Another vine I’m ready to show off is the native honeysuckle (Lonicera sempervirens ‘Major Wheeler’), seen here center-top. It grows even faster (and straight up if you don’t train it otherwise) and produces abundant flowers at the same time as the crossvine.

It’s a total thrill for me to inspect the vines every morning, coffee and camera in hand.  Who needs azalea blooms when these vines are at their peak?

A closer look at the honeysuckle.

And the crossvine. Colors NOT enhanced!

 

The view from my patio.

Another vine I’m excited to see bloom, finally, is this Clematis ‘The President,’ planted in 2021.  I’d read that it can take Clematis three years to bloom, so they’re right on schedule, I guess. Not so much the ‘Will Goodwin’ Clematis I planted at the same time. It’s alive and growing but still bloomless.

And finally, after my neighbors removed a tree on our shared property line I had posts and wires installed there and planted another crossvine (the fifth in the front garden; there’s another five in the back garden) but also another honeysuckle – ”John Clayton,’ with yellowish blooms. I love the look and the pollinator action on these native honeysuckles, and they’re certainly more manageable than the Asian honeysuckle, but I’ve been disappointed by their lack of fragrance. Goes to show you don’t always get every single quality you want in a plant. It’s not furniture, after all.

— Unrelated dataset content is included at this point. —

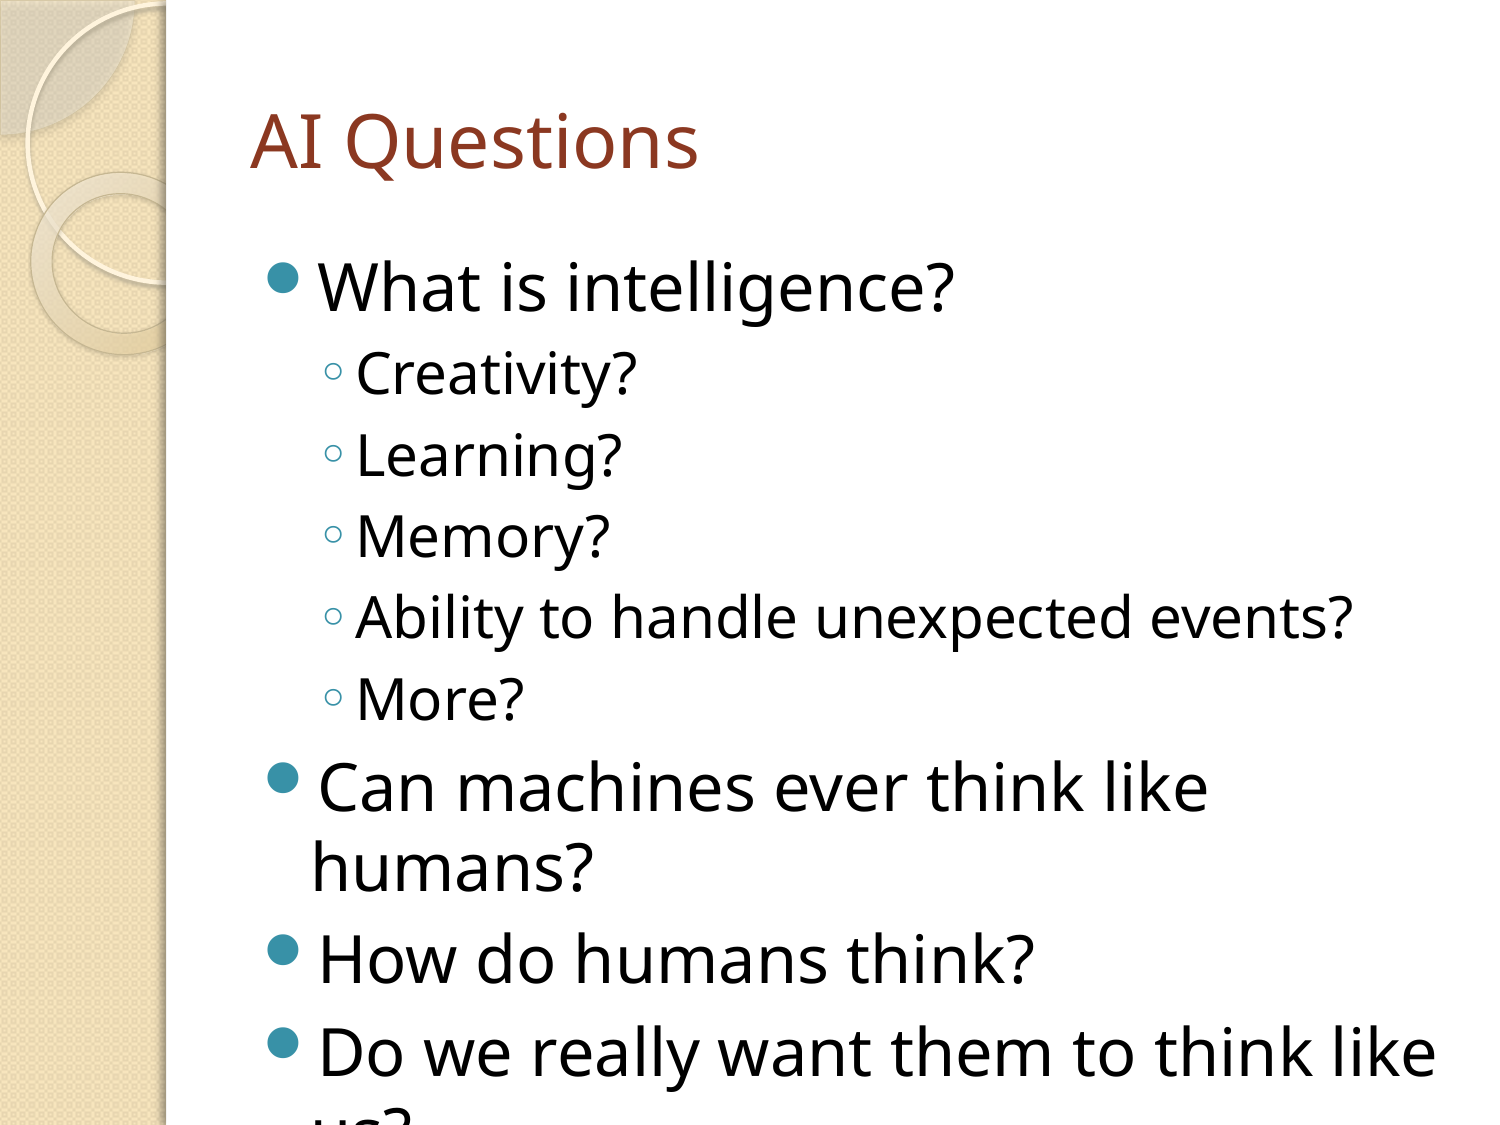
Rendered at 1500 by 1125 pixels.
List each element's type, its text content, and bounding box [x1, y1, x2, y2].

Here’s the view from my next-door neighbors’ garden, with their azalea collection in its glory. (The groundcover with white blooms is comfrey, which is very long blooming always abuzz with bees.)

What about annual vines?

 

Now for impatient gardeners like me, annuals vines are a must. They grow SO FAST and bloom SO MUCH, they got me through the first season or two when the perennial vines were just getting going. (Famously sleeping, then creeping before finally leaping.)

Morning glories, while very pretty, did produce thousands of seedlings, still present here and there. The price we pay, right?

Look, Mom! No flowers!

Then there’s the hyacinth bean vine that was massive but produced exactly two flowers – a mystery I’ve never solved.

So no more of those annuals but I am trying a purple bell vine this year.

My other vine obsession: removing the horrible ones from public spaces

As reported here, I’m part of a garden club team working to rid some public spaces of destructive English ivy.  So each morning, after the lovefest with crossvine, honeysuckle and Clematis in my garden, I drive to this spot nearby, where the ivy in trees is now gratifyingly DEAD but still covering most of the ground, along with wintercreeper and poison ivy.  I work about 30 minutes at a time and it’ll take summer, but it’s a worthy project and I’m determined! And what’s a gardener to do without a project?